商業施設の「買い物の場」としての価値が揺らぐ中で、生活者の視点に立った「理想の商業施設像」を考える、「未来の商業施設ラボ」。今回は、ディー・フォー・ディー・アール株式会社(D4DR)代表取締役社長の藤元健太郎さんと、同じくD4DR株式会社でパートナーコンサルタントを務める坂野泰士さんをゲストにお迎えしました。これまでさまざまな分野の有識者の方々と対談を重ねてきましたが、今改めて、現状の商業施設が直面する課題、そして当ラボが考える未来の商業施設のコンセプト「生活者とウェルビーイングを共創する地域拠点」に関して、深掘りしました。今回はその後編です。
<前編はこちら>
未来の商業施設は、「生活者とウェルビーイングを共創する地域拠点」に
松本:未来の商業施設は「生活の場」として、「生活の質の向上」そのものを、買い物に代わる本質的な価値として提供していくと考えます。これからの生活者にとって大切なウェルビーイングを商業施設が、生活者と、地域一体となって共創していく考え方です。(詳しくはこちら)

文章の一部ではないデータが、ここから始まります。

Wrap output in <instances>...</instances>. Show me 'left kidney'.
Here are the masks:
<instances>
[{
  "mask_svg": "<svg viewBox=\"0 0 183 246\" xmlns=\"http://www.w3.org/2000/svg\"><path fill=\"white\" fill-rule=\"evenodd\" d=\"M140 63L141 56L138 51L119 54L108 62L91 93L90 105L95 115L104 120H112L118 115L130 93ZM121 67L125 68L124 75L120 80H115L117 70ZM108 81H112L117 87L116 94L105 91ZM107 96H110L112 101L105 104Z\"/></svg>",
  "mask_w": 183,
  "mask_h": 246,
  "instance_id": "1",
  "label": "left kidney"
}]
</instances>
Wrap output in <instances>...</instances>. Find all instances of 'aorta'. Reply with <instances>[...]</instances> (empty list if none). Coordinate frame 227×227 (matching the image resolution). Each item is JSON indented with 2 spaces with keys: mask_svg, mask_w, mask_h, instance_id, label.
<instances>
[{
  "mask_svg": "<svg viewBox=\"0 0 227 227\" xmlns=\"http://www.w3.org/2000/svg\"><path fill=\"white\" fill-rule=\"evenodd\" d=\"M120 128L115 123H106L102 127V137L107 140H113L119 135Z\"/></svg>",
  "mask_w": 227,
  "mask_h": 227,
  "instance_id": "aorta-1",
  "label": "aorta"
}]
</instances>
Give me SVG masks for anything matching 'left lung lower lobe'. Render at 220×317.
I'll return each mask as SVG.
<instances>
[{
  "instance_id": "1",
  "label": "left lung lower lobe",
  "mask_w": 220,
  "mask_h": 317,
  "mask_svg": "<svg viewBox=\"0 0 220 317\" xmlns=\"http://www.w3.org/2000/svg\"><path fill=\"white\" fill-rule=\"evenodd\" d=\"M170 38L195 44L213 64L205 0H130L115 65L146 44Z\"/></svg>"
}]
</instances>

ポイントの一つ目にもある通り、未来の商業施設は、顧客と生活価値を“共創”する関係になることが重要と考えています。顧客も自分の生活価値向上のために能動的に関与するのですが、そのためには、例えば2030年には顧客が自分の個人データを提供して、そのデータをもとに商業施設と共に生活価値を考えていくことを想定しています。そのためには、どのようなことが必要でしょうか?
藤元:我々は、2030年はまだまだ過渡期だと捉えています。バックキャスティング(未来から逆算して今を考える思考法)で考えると、例えばフードデリバリーの注文・配達プラットフォームなどは、将来もっと便利かつ低コストになっているはずなのですが、今の段階はまだアナログな、人間の力で頑張っていて、どんどん情報やデータを貯めている段階ですよね。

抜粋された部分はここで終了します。